▶ Description of the task: Which lines in the material below contain the word "Raspberry"? Collect each one, unchanged.

Top of Dataset

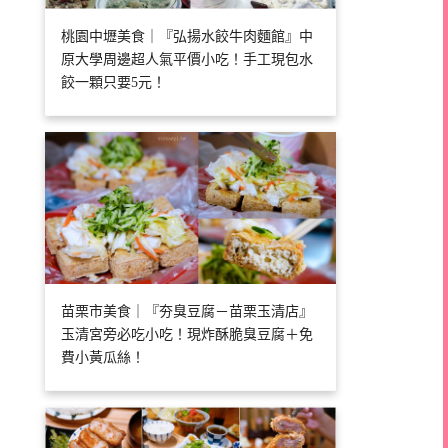
桃園中壢美食｜『弘揚水餃牛肉麵館』中
原大學周邊超人氣平價小吃！手工現包水
餃一顆只要5元！
苗栗市美食｜『夯臭豆腐－苗栗玉清店』
玉清宮旁必吃小吃！現炸酥脆臭豆腐＋免
費小黃瓜絲！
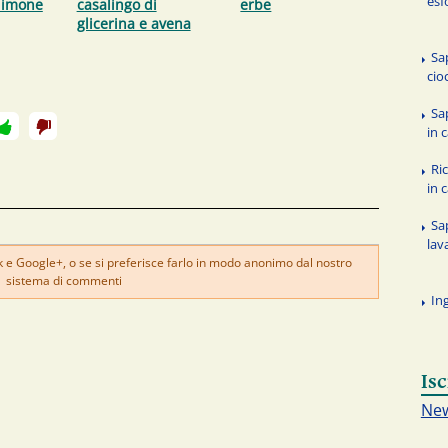
esf
limone
casalingo di
erbe
glicerina e avena
Sa
cio
Sa
in 
Ric
in 
Sa
lav
e Google+, o se si preferisce farlo in modo anonimo dal nostro
sistema di commenti
In
Isc
New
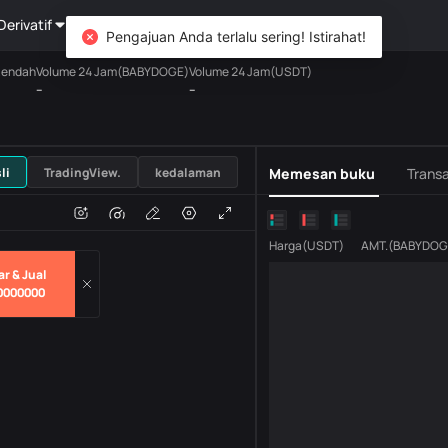
Derivatif
Kekayaan
DiCard
Mengeksplorasi
Pengajuan Anda terlalu sering! Istirahat!
Rendah
Volume 24 Jam(BABYDOGE)
Volume 24 Jam(USDT)
--
--
USDT
li
TradingView.
kedalaman
Memesan buku
Transa
n
Volume
H
Harga
(
USDT
)
AMT.
(
BABYDOG
r & Jual
0000000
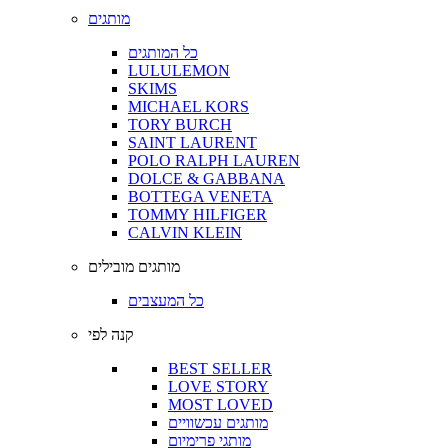
מותגים
כל המותגים
LULULEMON
SKIMS
MICHAEL KORS
TORY BURCH
SAINT LAURENT
POLO RALPH LAUREN
DOLCE & GABBANA
BOTTEGA VENETA
TOMMY HILFIGER
CALVIN KLEIN
מותגים מובילים
כל המעצבים
קנה לפי
BEST SELLER
LOVE STORY
MOST LOVED
מותגים עכשוויים
מותגי פרימיום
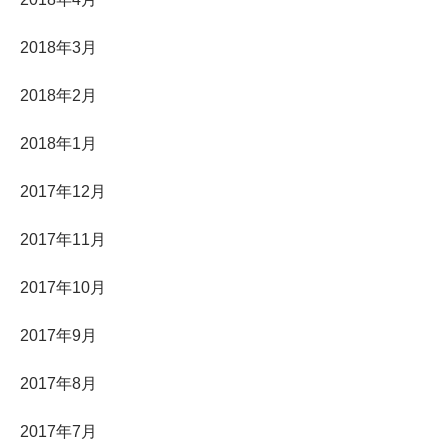
2018年3月
2018年2月
2018年1月
2017年12月
2017年11月
2017年10月
2017年9月
2017年8月
2017年7月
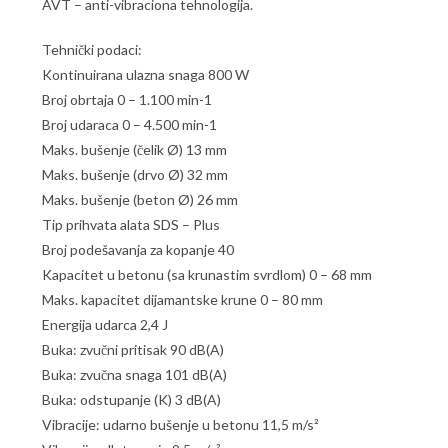
AVT – anti-vibraciona tehnologija.
Tehnički podaci:
Kontinuirana ulazna snaga 800 W
Broj obrtaja 0 – 1.100 min-1
Broj udaraca 0 – 4.500 min-1
Maks. bušenje (čelik Ø) 13 mm
Maks. bušenje (drvo Ø) 32 mm
Maks. bušenje (beton Ø) 26 mm
Tip prihvata alata SDS – Plus
Broj podešavanja za kopanje 40
Kapacitet u betonu (sa krunastim svrdlom) 0 – 68 mm
Maks. kapacitet dijamantske krune 0 – 80 mm
Energija udarca 2,4 J
Buka: zvučni pritisak 90 dB(A)
Buka: zvučna snaga 101 dB(A)
Buka: odstupanje (K) 3 dB(A)
Vibracije: udarno bušenje u betonu 11,5 m/s²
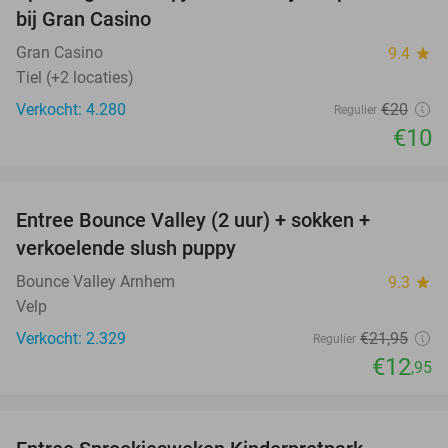
bij Gran Casino
Gran Casino
9.4
star
Tiel (+2 locaties)
Verkocht: 4.280
€20
Regulier
€10
favorite_border
Entree Bounce Valley (2 uur) + sokken +
41%
verkoelende slush puppy
Bounce Valley Arnhem
9.3
star
Velp
Verkocht: 2.329
€21
,95
Regulier
€12
,95
favorite_border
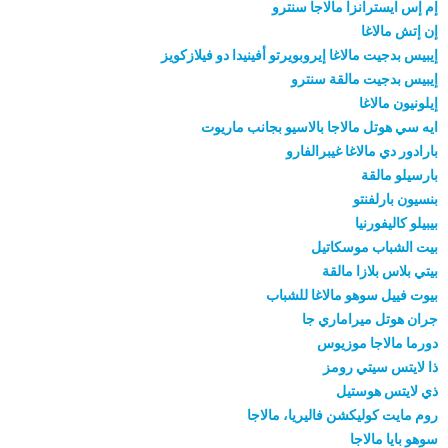
إم إس ايسترانزا مالاجا سنترو
إن إتش مالاغا
إيبيس بدجيت مالاغا إيروبويرتو أفينيدا دو فيلازكويز
إيبيس بدجيت مالقة سنترو
إيلونيون مالاغا
ايه سي هوتل مالاجا بالاسيو بجانب ماريوت
بارادور دي مالاغا غيبرالفارو
بارسيلو مالقة
بنسيون بارلفنتو
بيبيلو كاليفورنيا
بيت الشباب موسكاتيل
بيتي بلاس بلازا مالقة
بيوت فييل سوهو مالاغا للشباب
جران هوتل ميراماري جا
دورما مالاجا موزيوس
ذا لايتس سيتي رومز
ذي لايتس هوستيل
روم مايت كوليكشن فاليريا، مالاجا
سوهو بايا مالاجا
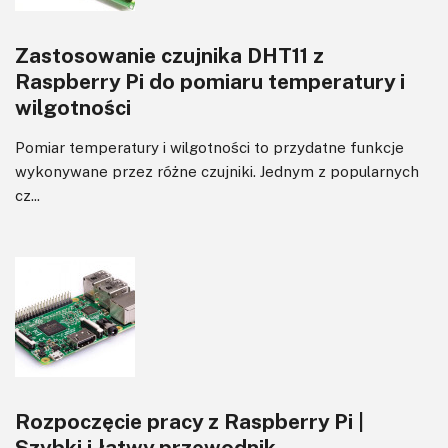
Zastosowanie czujnika DHT11 z
Raspberry Pi do pomiaru temperatury i
wilgotności
Pomiar temperatury i wilgotności to przydatne funkcje
wykonywane przez różne czujniki. Jednym z popularnych
cz...
Rozpoczęcie pracy z Raspberry Pi |
Szybki i łatwy przewodnik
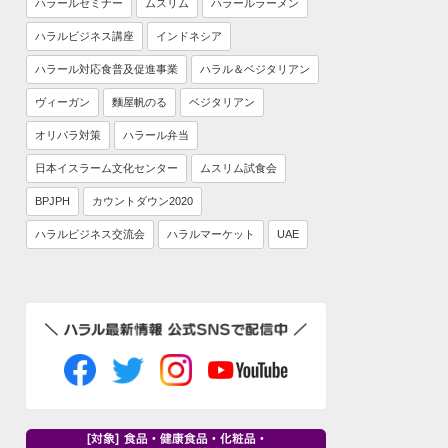
ハラールセミナー
ムスリム
ハラールラーメン
ハラルビジネス講座
インドネシア
ハラール対応食普及促進事業
ハラル＆ベジタリアン
ヴィーガン
麵屋帆のる
ベジタリアン
オリパラ対策
ハラール弁当
日本イスラーム文化センター
ムスリム試食会
BPJPH
カウントダウン2020
ハラルビジネス交流会
ハラルマーケット
UAE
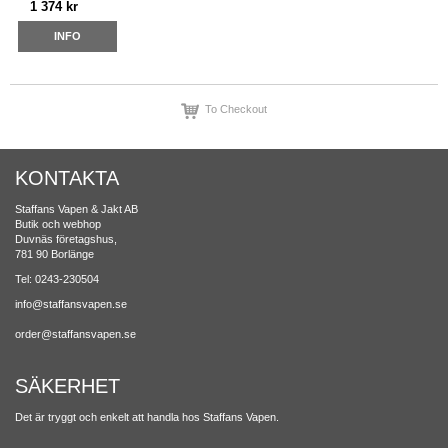
1 374 kr
INFO
To Checkout
KONTAKTA
Staffans Vapen & Jakt AB
Butik och webhop
Duvnäs företagshus,
781 90 Borlänge
Tel: 0243-230504
info@staffansvapen.se
order@staffansvapen.se
SÄKERHET
Det är tryggt och enkelt att handla hos Staffans Vapen.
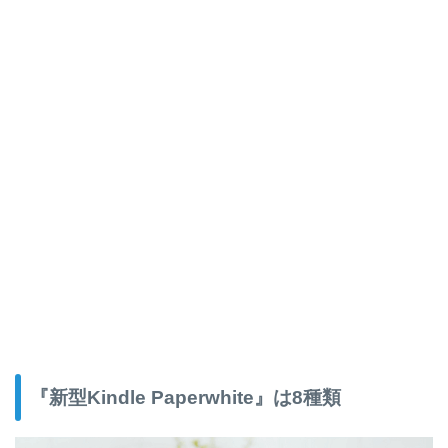
『新型Kindle Paperwhite』は8種類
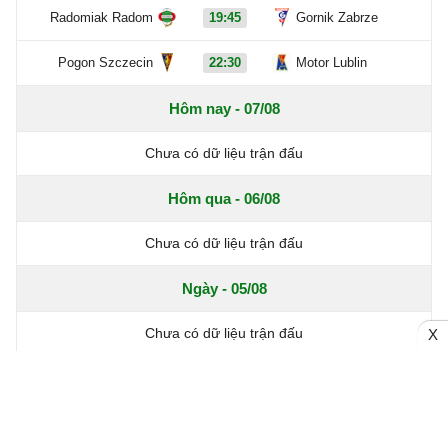
Radomiak Radom
19:45
Gornik Zabrze
Pogon Szczecin
22:30
Motor Lublin
Hôm nay - 07/08
Chưa có dữ liệu trận đấu
Hôm qua - 06/08
Chưa có dữ liệu trận đấu
Ngày - 05/08
Chưa có dữ liệu trận đấu
X
Xem thêm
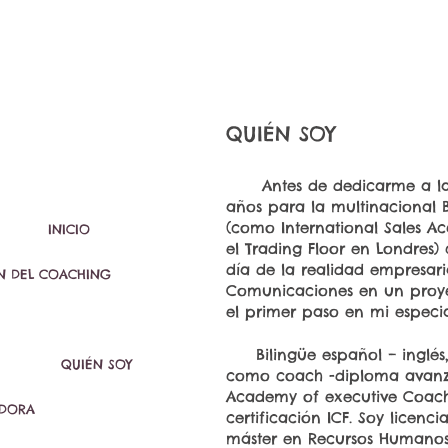
QUIÉN SOY
Antes de dedicarme a la f
años para la multinacional B
(como International Sales A
INICIO
el Trading Floor en Londres
día de la realidad empresar
ÓN DEL COACHING
Comunicaciones en un proy
el primer paso en mi especia
Bilingüe español – inglés, 
QUIÉN SOY
como coach -diploma avanzad
Academy of executive Coachi
DORA
certificación ICF. Soy licen
máster en Recursos Humanos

Bottom of Dataset

▶ Solved problem:
Raspberry Pi do pomiaru temperatury i
Rozpoczęcie pracy z Raspberry Pi |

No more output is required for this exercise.